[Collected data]
--- START ---
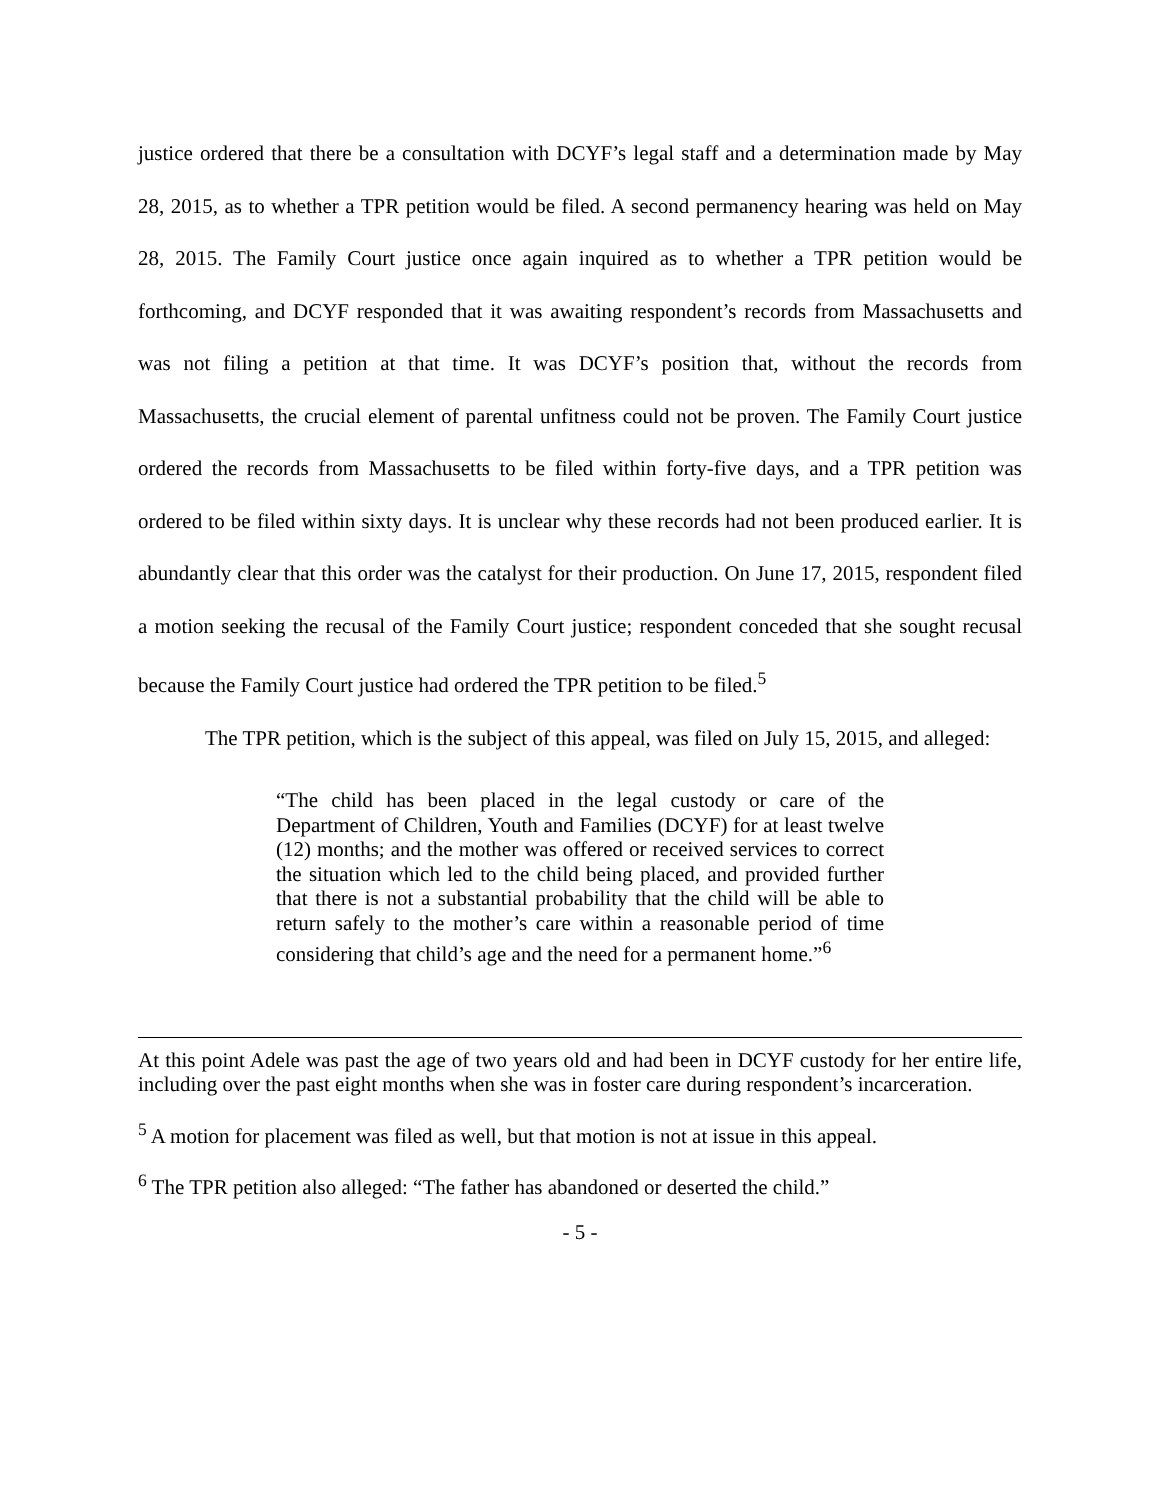justice ordered that there be a consultation with DCYF’s legal staff and a determination made by May 28, 2015, as to whether a TPR petition would be filed. A second permanency hearing was held on May 28, 2015. The Family Court justice once again inquired as to whether a TPR petition would be forthcoming, and DCYF responded that it was awaiting respondent’s records from Massachusetts and was not filing a petition at that time. It was DCYF’s position that, without the records from Massachusetts, the crucial element of parental unfitness could not be proven. The Family Court justice ordered the records from Massachusetts to be filed within forty-five days, and a TPR petition was ordered to be filed within sixty days. It is unclear why these records had not been produced earlier. It is abundantly clear that this order was the catalyst for their production. On June 17, 2015, respondent filed a motion seeking the recusal of the Family Court justice; respondent conceded that she sought recusal because the Family Court justice had ordered the TPR petition to be filed.<sup>5</sup>
The TPR petition, which is the subject of this appeal, was filed on July 15, 2015, and alleged:
“The child has been placed in the legal custody or care of the Department of Children, Youth and Families (DCYF) for at least twelve (12) months; and the mother was offered or received services to correct the situation which led to the child being placed, and provided further that there is not a substantial probability that the child will be able to return safely to the mother’s care within a reasonable period of time considering that child’s age and the need for a permanent home.”<sup>6</sup>
At this point Adele was past the age of two years old and had been in DCYF custody for her entire life, including over the past eight months when she was in foster care during respondent’s incarceration.
<sup>5</sup> A motion for placement was filed as well, but that motion is not at issue in this appeal.
<sup>6</sup> The TPR petition also alleged: “The father has abandoned or deserted the child.”
- 5 -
--- END ---
■ Exercise prompt
Send back the data above verbatim, leaving out its pictures.

■ Task result
justice ordered that there be a consultation with DCYF’s legal staff and a determination made by May 28, 2015, as to whether a TPR petition would be filed. A second permanency hearing was held on May 28, 2015. The Family Court justice once again inquired as to whether a TPR petition would be forthcoming, and DCYF responded that it was awaiting respondent’s records from Massachusetts and was not filing a petition at that time. It was DCYF’s position that, without the records from Massachusetts, the crucial element of parental unfitness could not be proven. The Family Court justice ordered the records from Massachusetts to be filed within forty-five days, and a TPR petition was ordered to be filed within sixty days. It is unclear why these records had not been produced earlier. It is abundantly clear that this order was the catalyst for their production. On June 17, 2015, respondent filed a motion seeking the recusal of the Family Court justice; respondent conceded that she sought recusal because the Family Court justice had ordered the TPR petition to be filed.<sup>5</sup>
The TPR petition, which is the subject of this appeal, was filed on July 15, 2015, and alleged:
“The child has been placed in the legal custody or care of the Department of Children, Youth and Families (DCYF) for at least twelve (12) months; and the mother was offered or received services to correct the situation which led to the child being placed, and provided further that there is not a substantial probability that the child will be able to return safely to the mother’s care within a reasonable period of time considering that child’s age and the need for a permanent home.”<sup>6</sup>
At this point Adele was past the age of two years old and had been in DCYF custody for her entire life, including over the past eight months when she was in foster care during respondent’s incarceration.
<sup>5</sup> A motion for placement was filed as well, but that motion is not at issue in this appeal.
<sup>6</sup> The TPR petition also alleged: “The father has abandoned or deserted the child.”
- 5 -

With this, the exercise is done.